• **GESTELLTE AUFGABE 1**
Wie erklärt der Text über Gletscherschmelze und Wasserkraft, dass durch das Schmelzwasser zusätzlicher Strom entsteht? Antworten Sie in einem bis drei Sätzen.
• **GESTELLTE AUFGABE 2**
Geben Sie aus dem Text über Gletscherschmelze und Wasserkraft alles von „Ein detailliertes Modell“ bis hinunter zu „durch Niederschläge erhalten.“ wortgetreu wieder.
• **GESTELLTE AUFGABE 3**
Führen Sie den Text über Gletscherschmelze und Wasserkraft im Anschluss an seinen letzten Satz fort.

• **TEXTPASSAGE**
Die Befürchtung, dass die Verlangsamung der Schmelze die Stromproduktion gefährden könnte, ist jedoch unbegründet. Das zeigt eine Studie von Bettina Schaefli, Förderungsprofessorin des Schweizerischen Nationalfonds an der Universität Lausanne, in der Zeitschrift Renewable Energy(*).

Ein detailliertes Modell der Wasserflüsse, welche die Schweizer Wasserkraftwerke speisen, quantifiziert erstmals den Beitrag aus der klimatisch bedingten Gletscherschmelze: Seit 1980 beläuft sich dieser auf durchschnittlich 1,4 TWh pro Jahr oder 4% der gesamten Wasserkraftproduktion des Landes. Dieser zusätzliche Strom entsteht dadurch, dass die Gletscher bei ihrem Rückzug mehr Wasser abgeben, als sie durch Niederschläge erhalten.

Die Entwicklung des Gletscherrückzugs im 21. Jahrhundert – ausgehend von den Prognosen des Weltklimarats – ist ungewiss; er sollte sich aber bis zum Zeitraum von 2070 bis 2090 deutlich verlangsamt haben, sofern wirksame Massnahmen gegen die Erderwärmung ergriffen werden. Der neuen Studie zufolge dürfte die Stromproduktion durch das Schmelzwasser der Gletscher jährlich auf rund 0,4 TWh zurückgehen. Die erwartete Abnahme um rund 1 TWh entspricht 2,5% der gesamten Wasserkraft, die in der Energiestrategie 2050 des Bundes vorgesehen ist.

• **MATERIAL**

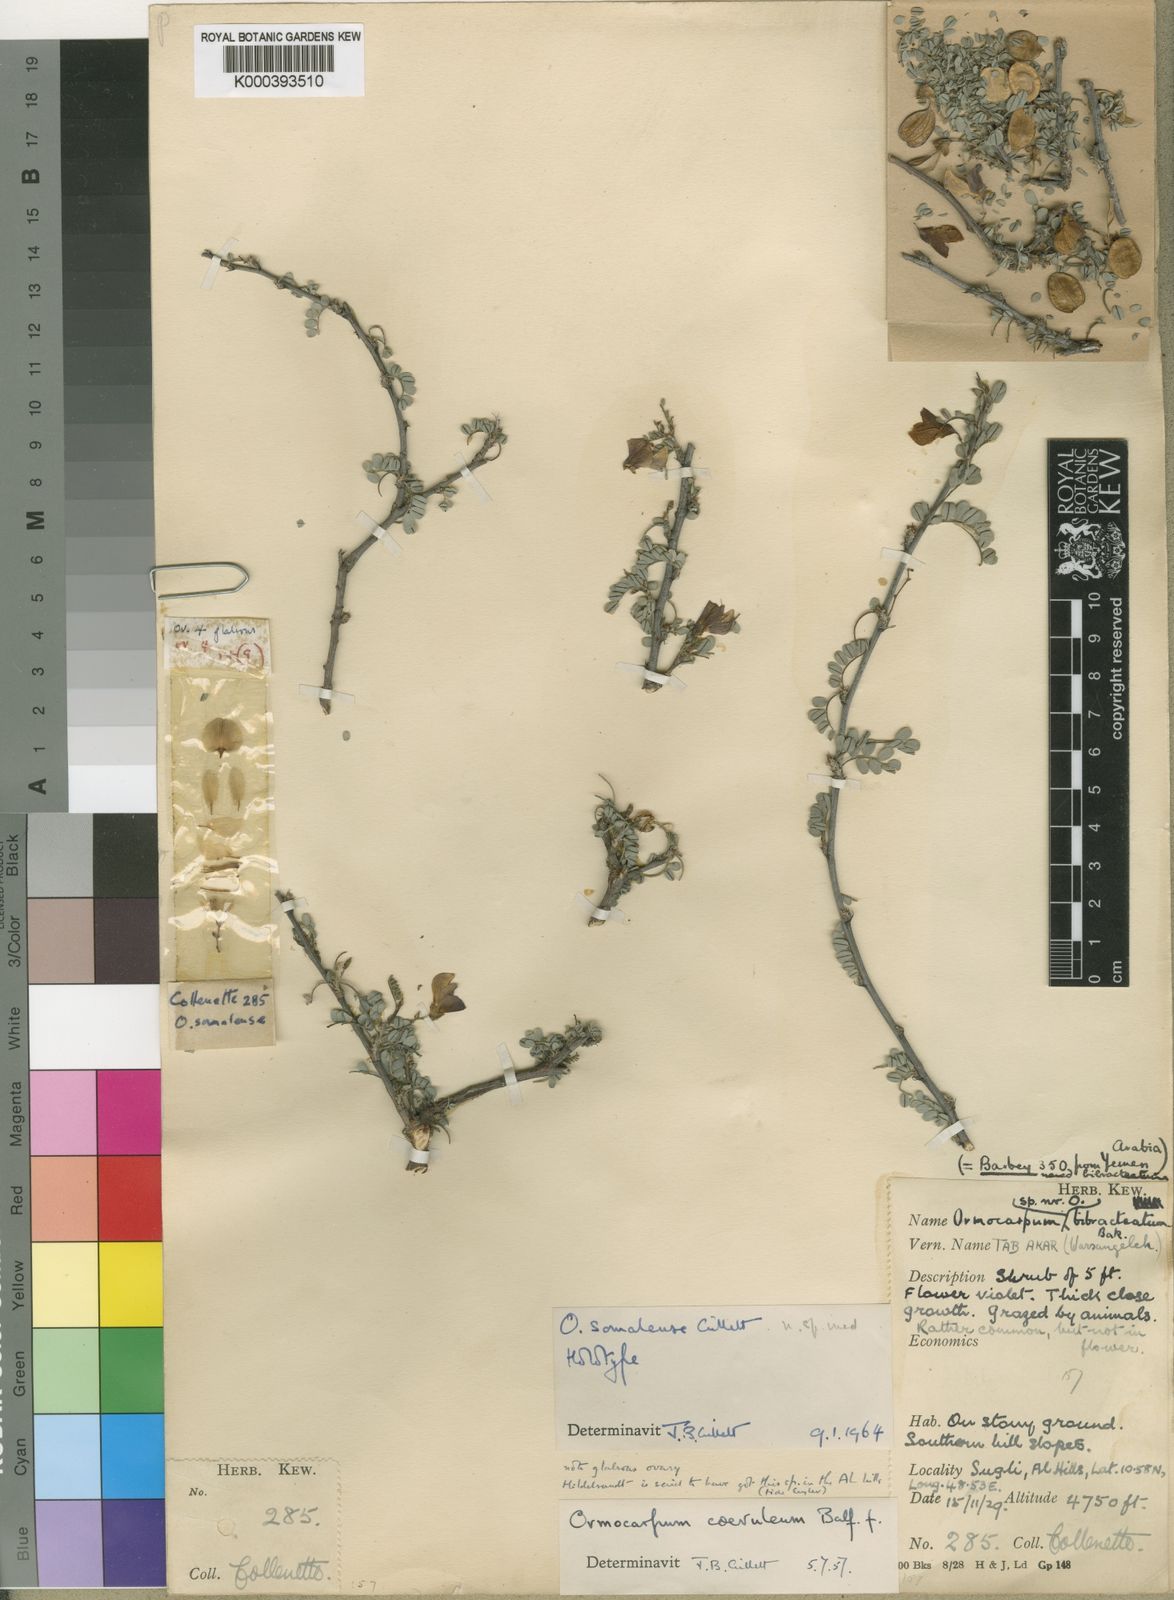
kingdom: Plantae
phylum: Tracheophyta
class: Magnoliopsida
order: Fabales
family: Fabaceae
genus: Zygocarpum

--

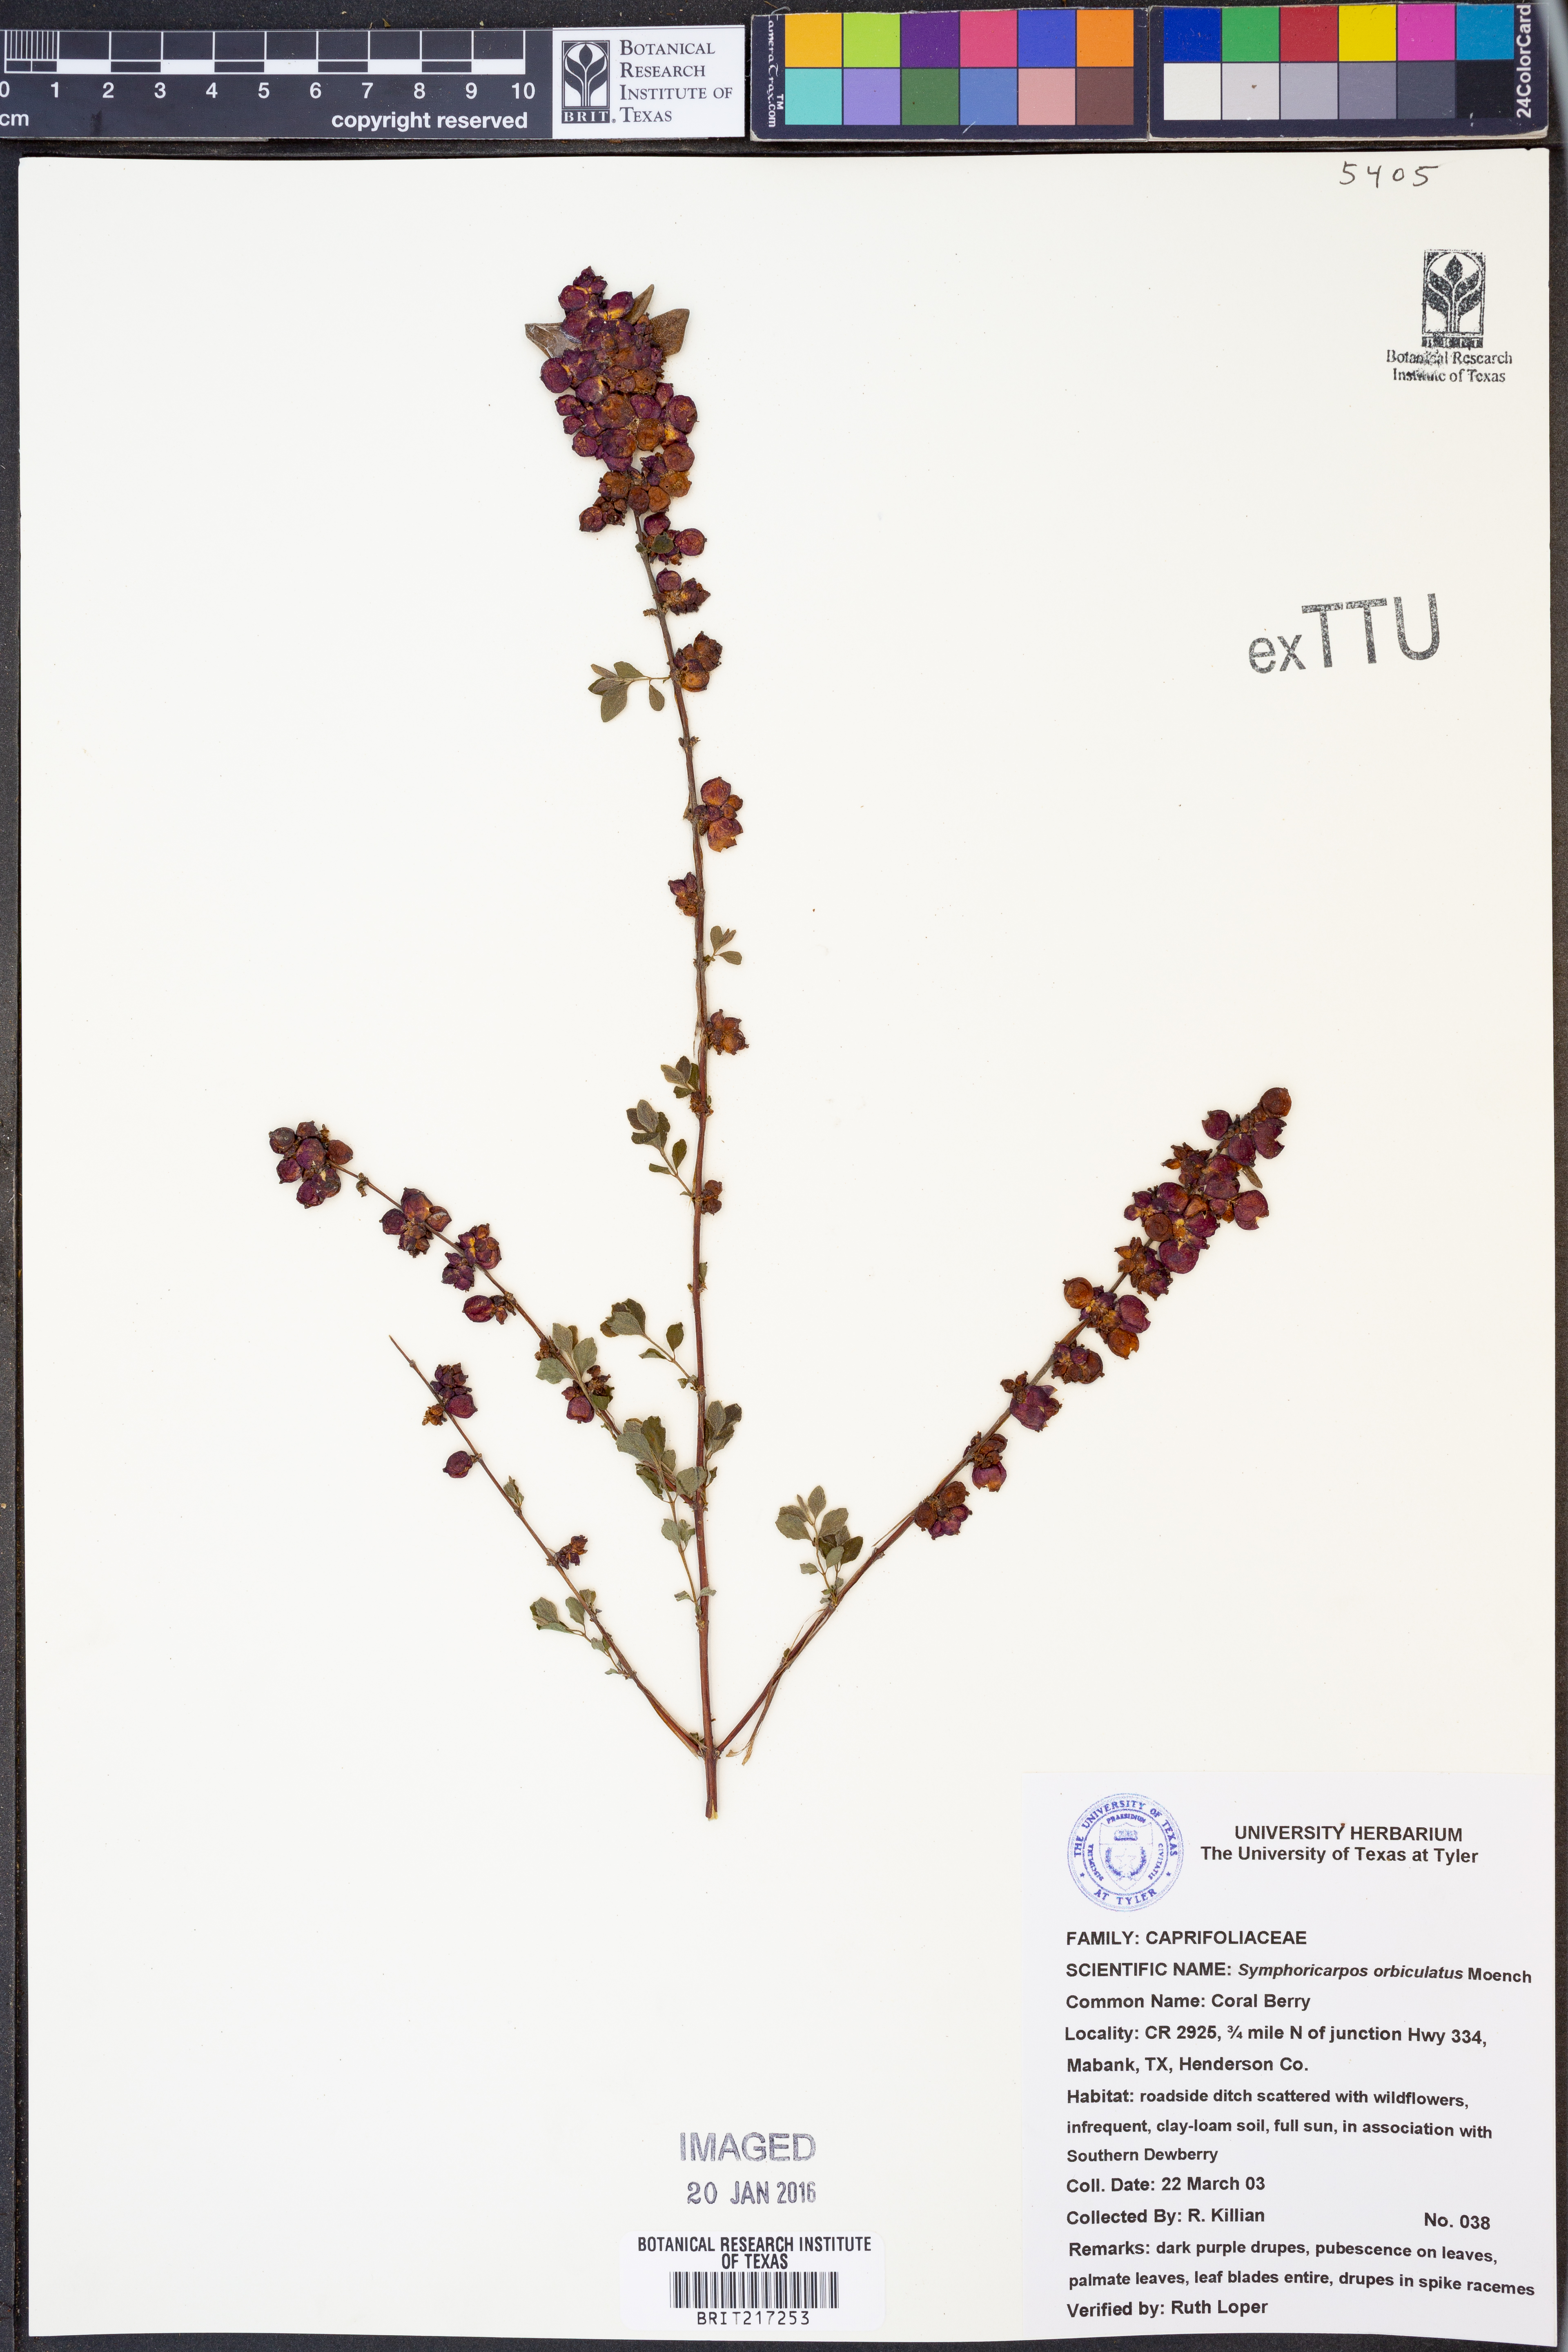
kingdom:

• **SCHRIFTLICHE ANTWORT 1**
Der zusätzliche Strom entsteht, weil die Gletscher bei ihrem Rückzug mehr Wasser abgeben, als sie durch Niederschläge erhalten.

• **SCHRIFTLICHE ANTWORT 2**
Ein detailliertes Modell der Wasserflüsse, welche die Schweizer Wasserkraftwerke speisen, quantifiziert erstmals den Beitrag aus der klimatisch bedingten Gletscherschmelze: Seit 1980 beläuft sich dieser auf durchschnittlich 1,4 TWh pro Jahr oder 4% der gesamten Wasserkraftproduktion des Landes. Dieser zusätzliche Strom entsteht dadurch, dass die Gletscher bei ihrem Rückzug mehr Wasser abgeben, als sie durch Niederschläge erhalten.

• **SCHRIFTLICHE ANTWORT 3**
„Unsere Arbeiten liefern nun konkrete Zahlen zu dieser Entwicklung“, erklärt Bettina Schaefli. „Manche Kraftwerksbetreiber befürchten, dass ihre Produktion beeinträchtigt werden könnte. Unser Modell kann ihnen helfen, die künftige Situation besser einzuschätzen, insbesondere dank regionaler Prognosen. Sie zeigen zum Beispiel, dass die Kraftwerke im Wallis 9% ihres Stroms aus der Gletscherschmelze beziehen. Dieser Wert wird sich vermutlich halbieren, allerdings später als in anderen Regionen, weil die Talsperren höher liegen und die Gletscher grösser sind. Schliesslich zeichnet unser Modell erstmals ein umfassendes Bild der Faktoren, die in der Schweiz einen Einfluss auf die Wassermenge für die Stromproduktion haben.“

93% der Landfläche speisen die Stauanlagen

Die Forschenden haben eine detaillierte Karte aller Einzugsgebiete (Flächen, welche die Wasserläufe speisen) in der Schweiz angefertigt: Das fängt an bei Wasserflächen, die bis zu einem Quadratkilometer gross sind, und geht bis zu 1000-mal grösseren Regionen. Die Karte zeigt, dass die Niederschläge, die auf 93% der Schweizer Fläche fallen, mindestens einmal ein einheimisches Wasserkraftwerk passieren. Einige im Berner Oberland entspringende Wasserläufe fliessen durch 30 Werke, bevor sie die Schweiz mit dem Rhein in Basel verlassen. „Das ist eine extrem effiziente Nutzung dieser erneuerbaren Energiequelle“, sagt Bettina Schaefli.

Ihre Studie kombiniert zahlreiche Quellen: Historische Daten über den Gletscherschwund in der Schweiz und eine Simulation der künftigen Entwicklung (Matthias Huss von der Universität Fribourg und der ETH Zürich), Abflussdaten von allen Flüssen der Schweiz (BAFU), die jährliche Statistik der Wasserkraft (BFE) sowie die geographische Datenbank HydroGIS der Wasserkraftanlagen des Landes.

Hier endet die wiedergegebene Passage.